Thursday 11 July 2024

Different lectionaries in England and Ireland (not Eire!)

 A working church-musician, who has made a much-appreciated contribution to making simple, sing-able psalm settings available in the English-speaking world, recently had an article in the Tablet.

She'd just discovered that Catholic Mass-readings in England, Scotland and Wales will be from a different translation of the Bible, from the start of Advent 2024 - ie this December.    

From what I can see, Cathedral, "big-church" and professional musicians know about this change.  But maybe the English bishops haven't done a great job telling people smaller-church musicians, ie the ones found in must parishes.

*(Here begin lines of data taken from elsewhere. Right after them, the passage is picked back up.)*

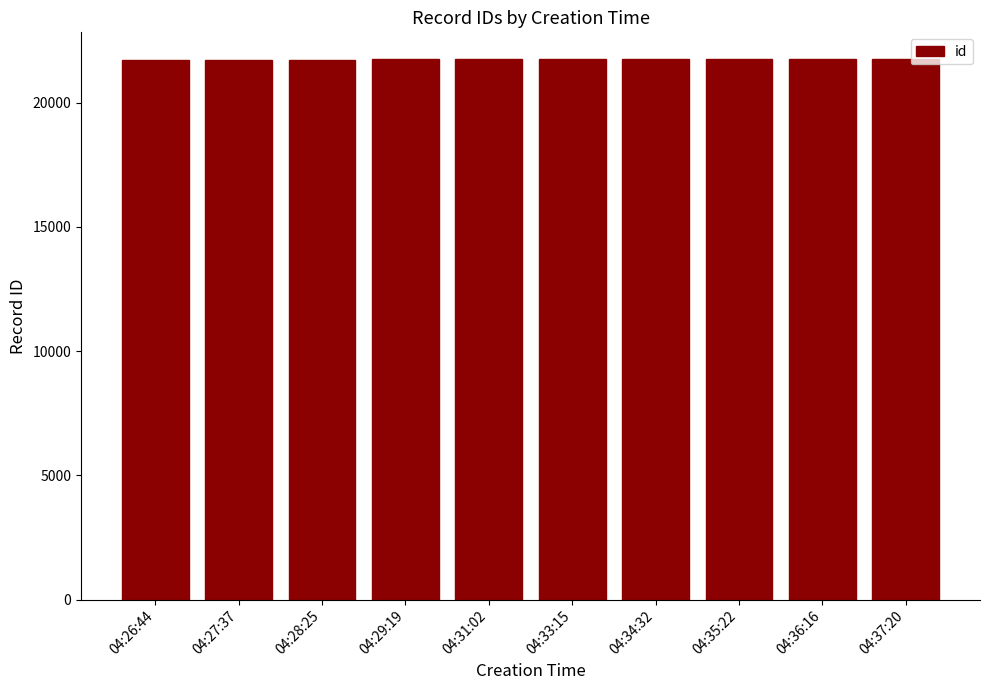

The chart shows a value of 4813 at 04:29:19. True or false?

False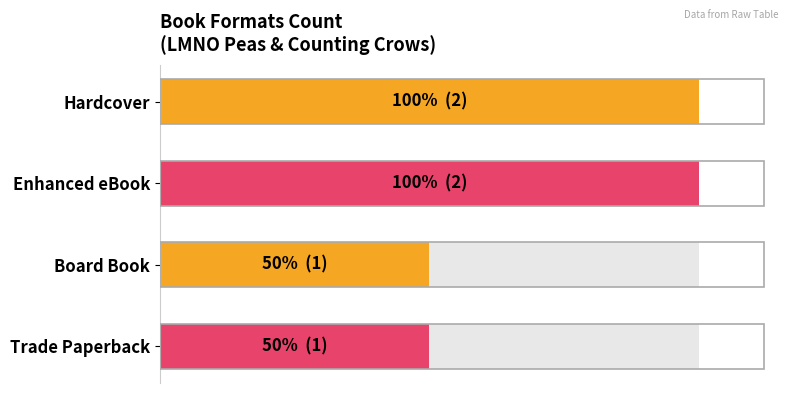

What is the difference between the maximum and minimum values?

1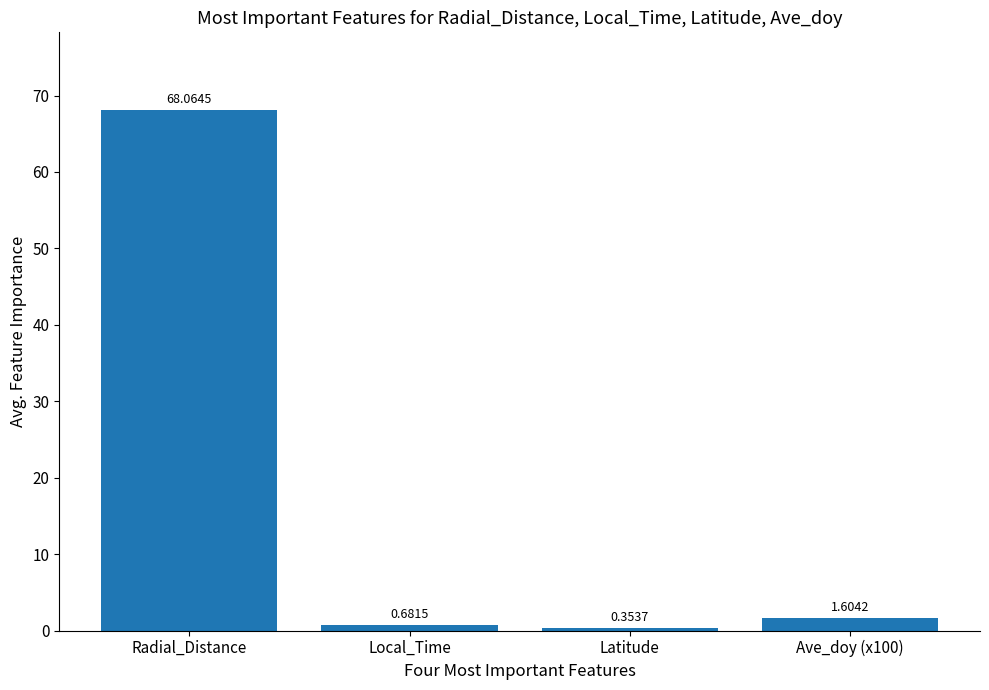

What is the difference between the values at Latitude and Radial_Distance?

67.7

It's a good article, getting to the point but not over simplifying.   But I had two big reactions to it.


1) You won’t be able to use the same settings for England and Wales and Ireland any more.

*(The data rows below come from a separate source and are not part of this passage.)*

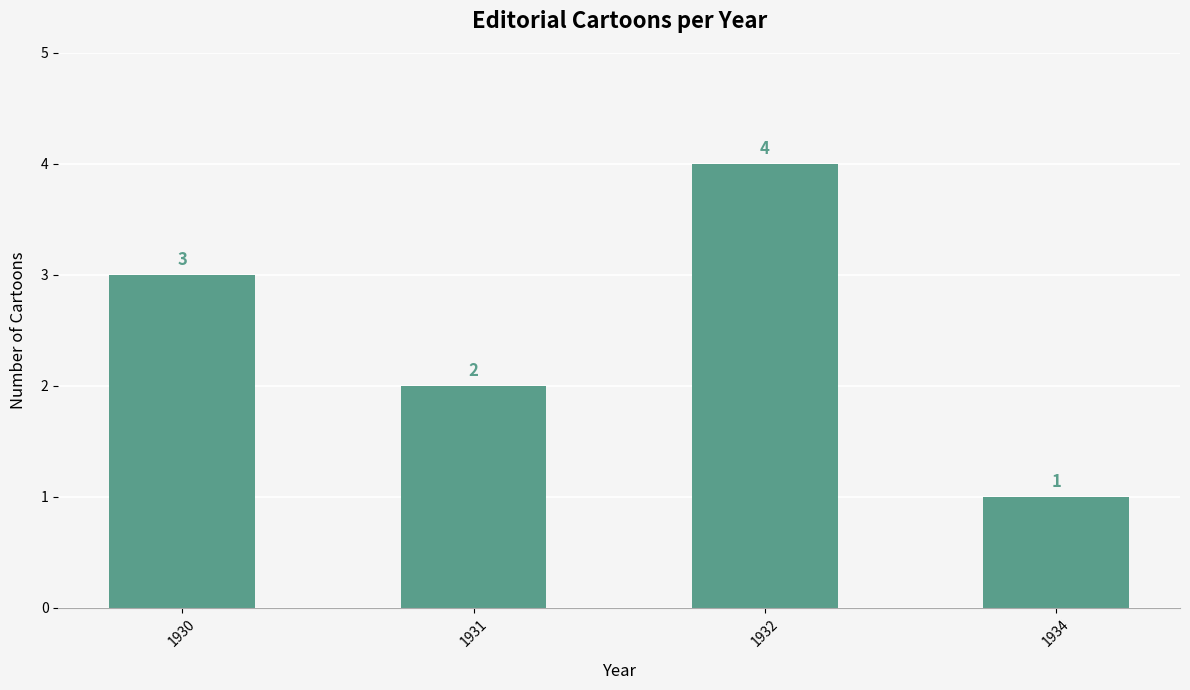

What is the value of the 4th bar from the left?

1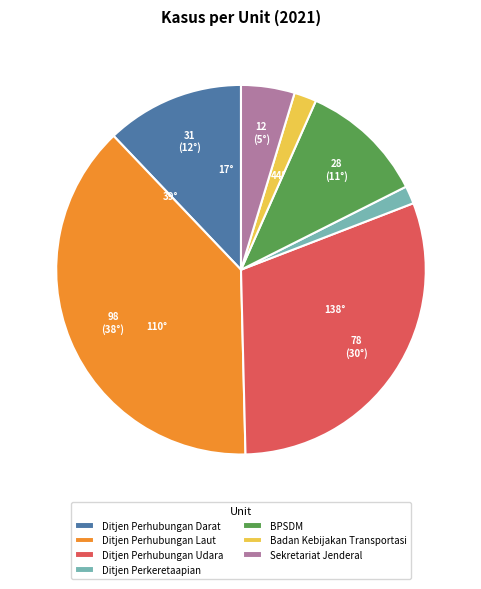

Which slice is the largest?

Ditjen Perhubungan Laut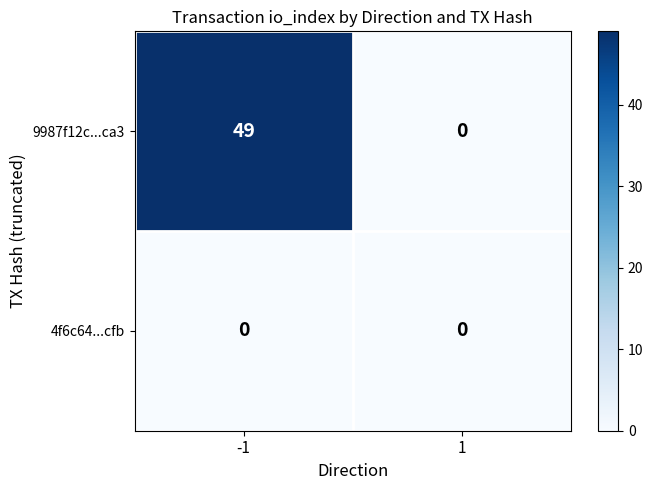

Which series changed the most between -1 and 1?

9987f12c...ca3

The Irish bishops decided in 2021 to move to a lectionary based on the Revised New Jerusalem Bible (RNJB) – source:   https://www.irishcatholic.com/new-lectionary-translation-raises-practical-concerns/

There has been no public progress on this (that an ordinary-lay-person can see!)  or even approval from the Vatican yet.   But a July 2023 news article stated that the Irish bishops plan to work with Australia and New Zealand (https://www.irishcatholic.com/irish-bisho.ps-stick-to-their-guns-as-uk-gets-new-lectionary ).

That makes me think it’s very likely that England and Wales, and the island-of-Ireland will have different texts.


2) The “Eire” word raises people's ire.

The article refers to “UK and Eire, the US, Canada, and Australia/New Zealand”.

Firstly, there’s a spelling issue.  It’s Éire, not Eire.    Small dash, big difference.

And a meaning issue:  Éire is the Irish-language word for a country commonly called Ireland, more-formally the Republic of Ireland.  But Catholic bishops aren’t organised on a country basis.  In particular, the Irish Catholic bishops includes have people leading dioceses that cover two different countries, viz Ireland and Northern Ireland.  Eire, or even Éire, just doesn’t describe them.

Secondly, the article is in English.  It’s very odd to have one sentence that use an Irish-language word for Ireland, but not the Welch language word for Wales () or the Māori language word (Aotearoa) for New Zealand.   And I’m certain that if the author was writing in English and referring to certain countries in Europe, they would not be called Espana, Italia, Deutschland, etc

.

Language is powerful, and extremely political.  Colonial thinking isn't a good bit with Catholicism.